The ultimate fix was to reset all 3 units, set the problematic unit as primary, and then add the other 2 as slaves. Working well so far. Speed is fine and roaming works ok. Except one of the wifi points is now labelled as “wired wifi point”, while the other is labelled just “wifi point”. I have both wired to the switch for better performance. Cable go into the WAN port as instructed by google. Checked with google support, who insisted that I need a managed switch for things to be properly detected.
Waited for a week for a couple of cheap managed switches from NetGear. I got GS108Ev3. At first, I connected 2 wifi points to one switch, and another one to a second switch. The switches are connected with a straight cable. That made no difference compared to unmanaged switches. Enabled loop protection already. Ultimately, I connected all 3 wifi points to the same switch and everything is solved. The 2 slave wifi points are now properly detected as wired wifi point. And because google wifi finally learned about the wired connections, I’m no longer seeing any packet loss. Most likely the loop is fixed.
Final thoughts
My advice if you’re thinking of getting google wifi
- It won’t bridge to your existing network. You’ll need to use it as your router.

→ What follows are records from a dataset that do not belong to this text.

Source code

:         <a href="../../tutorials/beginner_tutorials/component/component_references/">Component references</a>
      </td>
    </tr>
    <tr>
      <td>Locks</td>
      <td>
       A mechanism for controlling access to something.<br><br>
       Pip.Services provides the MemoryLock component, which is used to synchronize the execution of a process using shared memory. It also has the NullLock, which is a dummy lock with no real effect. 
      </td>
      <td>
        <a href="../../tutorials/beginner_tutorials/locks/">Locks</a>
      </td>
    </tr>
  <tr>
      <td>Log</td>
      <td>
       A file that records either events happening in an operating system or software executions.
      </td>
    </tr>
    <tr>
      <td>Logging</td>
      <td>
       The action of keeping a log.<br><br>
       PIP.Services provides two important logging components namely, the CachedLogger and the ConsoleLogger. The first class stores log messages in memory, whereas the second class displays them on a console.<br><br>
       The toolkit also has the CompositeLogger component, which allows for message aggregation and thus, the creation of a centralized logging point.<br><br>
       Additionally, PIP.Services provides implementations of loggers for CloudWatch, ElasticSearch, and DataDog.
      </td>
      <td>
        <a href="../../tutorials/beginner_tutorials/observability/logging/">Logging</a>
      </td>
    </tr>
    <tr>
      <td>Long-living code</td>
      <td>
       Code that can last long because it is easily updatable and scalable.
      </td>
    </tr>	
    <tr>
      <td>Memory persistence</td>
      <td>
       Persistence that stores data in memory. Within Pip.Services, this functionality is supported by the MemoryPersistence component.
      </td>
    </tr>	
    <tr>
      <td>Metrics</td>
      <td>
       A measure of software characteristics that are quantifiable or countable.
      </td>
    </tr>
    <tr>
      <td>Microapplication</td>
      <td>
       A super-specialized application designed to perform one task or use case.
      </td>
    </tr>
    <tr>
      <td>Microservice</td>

- Try to get it right the first time. Somehow I suspect the config are being sync-ed to google cloud and keep changing it causes problems
- Connect all wifi points, primary and slaves, to the same switch
- It works well. I’d recommend it if you plan to setup a simple wireless environment
- If you are using wireless and wired network together, note the loop detection problems
- If you are an advanced user, you will not find things like static route or snmp monitoring on google wifi
Updates in 2022
So I’ve been using google wifi since 2017. I recently installed managed switches and after a few hours, I started noticing STP loops and ports are being shutdown. Some googling suggests google wifi itself uses STP to prevent loop. When the switches has STP enabled, it may cause problems. The solution so far is to
- Use STP on the switch, not RSTP or MSTP
- Set STP priority on the switch to 4096, which should be lower than the default 32768 on google wifi
If that doesn’t work, try disable STP altogether on the switch. After all, in a small home network, loop is a rare problem and it may be easier to troubleshoot by observation.